LONDON, 21 October – Global economies are losing an estimated $5.5 trillion USD every year to money laundering, according to new research from Napier AI. The figure represents roughly 5 per cent of global GDP, underscoring the destabilising impact of financial crime on markets worldwide.

The Napier AI / AML Index 2025–2026, developed in partnership with GlobalData and Napier AI’s Data Science team led by Dr Janet Bastiman, evaluates how effectively 40 major markets combat money laundering and terrorist financing, and assesses the growing role of artificial intelligence in strengthening compliance.
The report finds that AI-driven compliance systems could cut regulated firms’ operational costs by as much as $183 billion USD annually, while reducing illicit financial flows could allow global economies to recover more than $3.3 trillion USD each year.
In absolute terms, China, the United States, Germany and India suffer the highest losses. Smaller economies, including the UAE, Romania and South Africa, face some of the most severe impacts relative to the size of their GDP.
The United States sees almost $730 billion USD laundered annually, around 2.5 per cent of its GDP, making it the second most affected nation after China. Brazil faces one of the largest proportional losses, with illicit finance consuming nearly 8 per cent of its GDP. Germany’s annual loss exceeds $209 billion USD, or 4.5 per cent of GDP.
In the United Kingdom, money laundering drains $195 billion USD each year, equivalent to 5.35 per cent of GDP, a deterioration from last year. Rising compliance costs and London’s role as a global financial hub are key contributors. Although the UK has heavily invested in AI, the report concludes that these efficiencies have not yet materialised. Meanwhile, countries such as Canada and Australia have achieved modest improvements thanks to early AI adoption and tightened regulatory frameworks.

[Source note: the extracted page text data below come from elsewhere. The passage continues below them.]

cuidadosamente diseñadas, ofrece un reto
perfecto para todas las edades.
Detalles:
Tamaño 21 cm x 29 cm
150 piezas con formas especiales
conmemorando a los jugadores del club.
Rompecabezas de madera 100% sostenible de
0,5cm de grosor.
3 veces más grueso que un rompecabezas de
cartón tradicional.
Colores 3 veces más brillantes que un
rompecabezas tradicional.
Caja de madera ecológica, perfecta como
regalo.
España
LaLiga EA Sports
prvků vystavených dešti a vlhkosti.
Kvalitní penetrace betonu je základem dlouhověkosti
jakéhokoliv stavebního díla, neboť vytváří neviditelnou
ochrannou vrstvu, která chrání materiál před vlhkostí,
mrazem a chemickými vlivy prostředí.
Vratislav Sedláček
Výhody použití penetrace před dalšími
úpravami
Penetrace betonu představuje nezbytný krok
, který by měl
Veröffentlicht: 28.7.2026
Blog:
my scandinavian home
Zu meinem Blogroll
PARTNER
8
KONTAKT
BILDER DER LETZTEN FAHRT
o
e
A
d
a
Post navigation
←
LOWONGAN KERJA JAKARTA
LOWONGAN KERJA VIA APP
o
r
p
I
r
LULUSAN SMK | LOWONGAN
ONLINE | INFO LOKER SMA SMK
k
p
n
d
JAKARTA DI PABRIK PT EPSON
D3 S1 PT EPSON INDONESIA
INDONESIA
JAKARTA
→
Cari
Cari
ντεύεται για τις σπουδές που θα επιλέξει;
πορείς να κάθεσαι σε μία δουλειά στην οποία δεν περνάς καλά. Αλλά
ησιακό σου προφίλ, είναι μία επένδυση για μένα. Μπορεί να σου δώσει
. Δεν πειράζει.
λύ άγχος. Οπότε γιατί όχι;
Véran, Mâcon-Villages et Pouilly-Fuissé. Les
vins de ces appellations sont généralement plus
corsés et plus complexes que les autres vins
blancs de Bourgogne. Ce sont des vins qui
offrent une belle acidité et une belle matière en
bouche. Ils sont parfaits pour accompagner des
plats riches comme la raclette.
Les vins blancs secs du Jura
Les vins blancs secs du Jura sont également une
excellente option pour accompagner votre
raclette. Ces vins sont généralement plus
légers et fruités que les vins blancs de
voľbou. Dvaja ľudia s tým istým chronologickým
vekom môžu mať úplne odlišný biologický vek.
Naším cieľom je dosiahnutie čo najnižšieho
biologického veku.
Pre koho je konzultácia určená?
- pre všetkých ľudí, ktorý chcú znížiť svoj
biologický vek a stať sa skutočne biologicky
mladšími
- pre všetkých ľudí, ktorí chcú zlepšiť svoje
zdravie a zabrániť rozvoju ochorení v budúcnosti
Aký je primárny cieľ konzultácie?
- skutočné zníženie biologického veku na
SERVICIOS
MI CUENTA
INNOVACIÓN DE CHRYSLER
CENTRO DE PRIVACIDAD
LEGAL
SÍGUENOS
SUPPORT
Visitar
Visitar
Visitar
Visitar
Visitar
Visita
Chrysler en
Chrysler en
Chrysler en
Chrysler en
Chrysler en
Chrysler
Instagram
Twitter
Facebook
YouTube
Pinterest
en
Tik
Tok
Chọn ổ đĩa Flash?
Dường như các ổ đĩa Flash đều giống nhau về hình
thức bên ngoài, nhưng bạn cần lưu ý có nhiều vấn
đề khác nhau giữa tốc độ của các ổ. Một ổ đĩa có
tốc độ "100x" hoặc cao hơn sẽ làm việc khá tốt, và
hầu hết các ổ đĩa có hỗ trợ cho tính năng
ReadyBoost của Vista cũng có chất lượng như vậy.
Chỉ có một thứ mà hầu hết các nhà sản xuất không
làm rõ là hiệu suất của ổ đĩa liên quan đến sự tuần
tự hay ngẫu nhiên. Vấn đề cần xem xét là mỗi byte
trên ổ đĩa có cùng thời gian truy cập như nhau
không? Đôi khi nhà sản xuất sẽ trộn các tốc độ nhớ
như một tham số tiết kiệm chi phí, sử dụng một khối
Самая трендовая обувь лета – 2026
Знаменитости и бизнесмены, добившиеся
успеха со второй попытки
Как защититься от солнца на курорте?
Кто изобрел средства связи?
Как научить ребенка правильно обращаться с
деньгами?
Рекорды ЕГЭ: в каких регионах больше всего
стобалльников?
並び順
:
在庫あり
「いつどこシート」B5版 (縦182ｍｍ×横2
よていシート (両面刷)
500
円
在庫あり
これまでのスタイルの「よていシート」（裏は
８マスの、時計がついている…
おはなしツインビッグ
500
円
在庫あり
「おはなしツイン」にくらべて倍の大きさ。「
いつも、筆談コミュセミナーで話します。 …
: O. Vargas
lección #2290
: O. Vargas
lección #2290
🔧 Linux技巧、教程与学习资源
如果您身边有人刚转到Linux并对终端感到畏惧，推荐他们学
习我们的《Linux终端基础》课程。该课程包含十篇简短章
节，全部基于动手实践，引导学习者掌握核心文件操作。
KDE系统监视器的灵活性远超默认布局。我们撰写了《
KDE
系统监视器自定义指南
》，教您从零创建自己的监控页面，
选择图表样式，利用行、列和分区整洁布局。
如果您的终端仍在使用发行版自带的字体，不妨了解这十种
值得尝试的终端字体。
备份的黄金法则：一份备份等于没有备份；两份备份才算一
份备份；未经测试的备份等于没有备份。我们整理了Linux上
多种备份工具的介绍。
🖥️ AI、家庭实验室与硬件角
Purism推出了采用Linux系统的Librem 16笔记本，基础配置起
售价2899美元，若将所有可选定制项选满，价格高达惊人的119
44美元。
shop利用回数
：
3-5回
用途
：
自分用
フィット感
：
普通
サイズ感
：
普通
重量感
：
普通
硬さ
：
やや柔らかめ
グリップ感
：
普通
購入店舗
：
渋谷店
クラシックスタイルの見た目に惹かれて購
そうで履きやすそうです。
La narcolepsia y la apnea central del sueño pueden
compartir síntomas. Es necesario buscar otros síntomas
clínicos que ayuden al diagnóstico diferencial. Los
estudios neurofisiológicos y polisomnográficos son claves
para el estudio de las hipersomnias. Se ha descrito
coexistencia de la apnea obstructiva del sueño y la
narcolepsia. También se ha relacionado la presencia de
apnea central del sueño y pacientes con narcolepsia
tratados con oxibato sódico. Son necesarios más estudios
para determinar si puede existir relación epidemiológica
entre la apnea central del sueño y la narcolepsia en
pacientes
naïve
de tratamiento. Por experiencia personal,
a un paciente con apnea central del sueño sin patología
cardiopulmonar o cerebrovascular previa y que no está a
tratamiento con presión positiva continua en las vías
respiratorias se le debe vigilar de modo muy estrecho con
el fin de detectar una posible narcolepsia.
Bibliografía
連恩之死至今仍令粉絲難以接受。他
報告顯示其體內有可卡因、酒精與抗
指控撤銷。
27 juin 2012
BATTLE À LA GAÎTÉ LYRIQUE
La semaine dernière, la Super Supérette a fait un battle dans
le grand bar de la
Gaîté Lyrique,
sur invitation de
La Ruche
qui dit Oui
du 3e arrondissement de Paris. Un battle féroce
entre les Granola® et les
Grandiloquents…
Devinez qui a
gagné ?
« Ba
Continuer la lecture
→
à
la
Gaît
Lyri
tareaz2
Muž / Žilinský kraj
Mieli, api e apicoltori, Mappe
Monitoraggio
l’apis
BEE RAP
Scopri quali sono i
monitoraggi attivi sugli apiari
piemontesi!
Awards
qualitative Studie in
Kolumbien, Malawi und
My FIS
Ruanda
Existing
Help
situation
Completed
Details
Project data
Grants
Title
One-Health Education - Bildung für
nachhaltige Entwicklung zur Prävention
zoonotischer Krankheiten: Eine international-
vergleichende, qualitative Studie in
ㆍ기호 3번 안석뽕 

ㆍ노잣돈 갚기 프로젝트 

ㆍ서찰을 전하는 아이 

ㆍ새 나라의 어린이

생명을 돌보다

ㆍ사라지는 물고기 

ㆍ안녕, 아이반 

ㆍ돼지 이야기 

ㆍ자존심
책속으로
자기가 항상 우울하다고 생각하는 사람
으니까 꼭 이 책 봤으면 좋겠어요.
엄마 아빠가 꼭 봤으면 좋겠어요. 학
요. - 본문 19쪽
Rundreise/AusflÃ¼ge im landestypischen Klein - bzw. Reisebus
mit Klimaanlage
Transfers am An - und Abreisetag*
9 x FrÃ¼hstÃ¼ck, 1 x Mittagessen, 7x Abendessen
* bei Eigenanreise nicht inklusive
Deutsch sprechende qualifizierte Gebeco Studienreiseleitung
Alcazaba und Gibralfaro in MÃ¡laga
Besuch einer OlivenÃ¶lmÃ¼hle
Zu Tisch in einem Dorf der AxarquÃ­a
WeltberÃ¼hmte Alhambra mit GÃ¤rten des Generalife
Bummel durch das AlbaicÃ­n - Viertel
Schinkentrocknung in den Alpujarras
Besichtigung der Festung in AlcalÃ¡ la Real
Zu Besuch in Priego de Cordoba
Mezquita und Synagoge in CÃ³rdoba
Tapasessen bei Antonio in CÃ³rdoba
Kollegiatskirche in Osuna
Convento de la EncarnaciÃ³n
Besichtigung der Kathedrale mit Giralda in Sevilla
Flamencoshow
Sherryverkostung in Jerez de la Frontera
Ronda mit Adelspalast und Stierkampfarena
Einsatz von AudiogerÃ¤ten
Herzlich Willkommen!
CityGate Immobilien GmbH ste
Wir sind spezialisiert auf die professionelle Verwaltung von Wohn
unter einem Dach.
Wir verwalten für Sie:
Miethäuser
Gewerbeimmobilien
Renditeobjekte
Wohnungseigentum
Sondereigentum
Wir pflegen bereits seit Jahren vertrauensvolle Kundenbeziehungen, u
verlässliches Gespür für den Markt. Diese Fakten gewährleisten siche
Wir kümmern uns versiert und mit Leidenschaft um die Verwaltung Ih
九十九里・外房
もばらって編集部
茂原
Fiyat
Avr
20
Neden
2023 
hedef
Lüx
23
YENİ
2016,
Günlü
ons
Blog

Operational pressures are also mounting. Compliance teams worldwide are overwhelmed by large volumes of suspicious activity alerts, the majority of which are false positives. UK institutions typically handle 250–300 alerts per day, compared with around 2,000 in Australia. Nigeria faces 3,000–5,000 alerts daily, while Uganda manages around 600. These volumes closely track GDP losses, indicating how strained systems allow criminal networks to exploit gaps.
Overall, the Index shows a rise in the total value of illicit flows. Several major economies, including the UK, Germany and Brazil, have experienced worsening impacts relative to GDP, highlighting that despite technological advancements, progress remains uneven and financial crime continues to impose a significant burden on both developed and emerging markets.
Greg Watson, CEO of Napier AI, said:
“Our research makes it clear that global money laundering remains a multi-trillion-dollar challenge, but we are beginning to see the first signs of AI making a measurable difference. The problem is that compliance teams are still overwhelmed by the sheer volume of alerts, most of which turn out to be false positives. Smarter, more precise systems are essential to cut through this noise, strengthen detection, and deliver real economic benefits.

For markets such as Brazil and the UK, where the GDP impact is especially severe, the potential efficiency gains from AI are enormous. Last year’s index estimated global losses at $5.2 trillion USD; this year, the figure has risen again, signalling that illicit activity continues to grow. The deterioration in countries like the UK shows that progress is uneven, and reinforces the need for transparent, compliance-first AI.
The rapid introduction of tariffs this year has also contributed to the persistence of money laundering, creating fertile ground for financial crime. As companies and supply chains adjust to shifting trade barriers, new vulnerabilities have appeared. Criminal groups have exploited these disruptions by manipulating payments, falsifying invoices, and routing shipments through third countries to disguise their origin. AI can play a crucial role in navigating these risks from identifying suspicious behaviour to improving alert accuracy, ultimately saving economies hundreds of billions.”
The Napier AI / AML Index further emphasises the transformational potential of AI in financial crime compliance. In surveys conducted for the Index, 73 per cent of industry respondents rated AI as “very useful” for transaction flagging, while 27 per cent identified it as the single most effective tool for detecting suspicious activity within AML processes.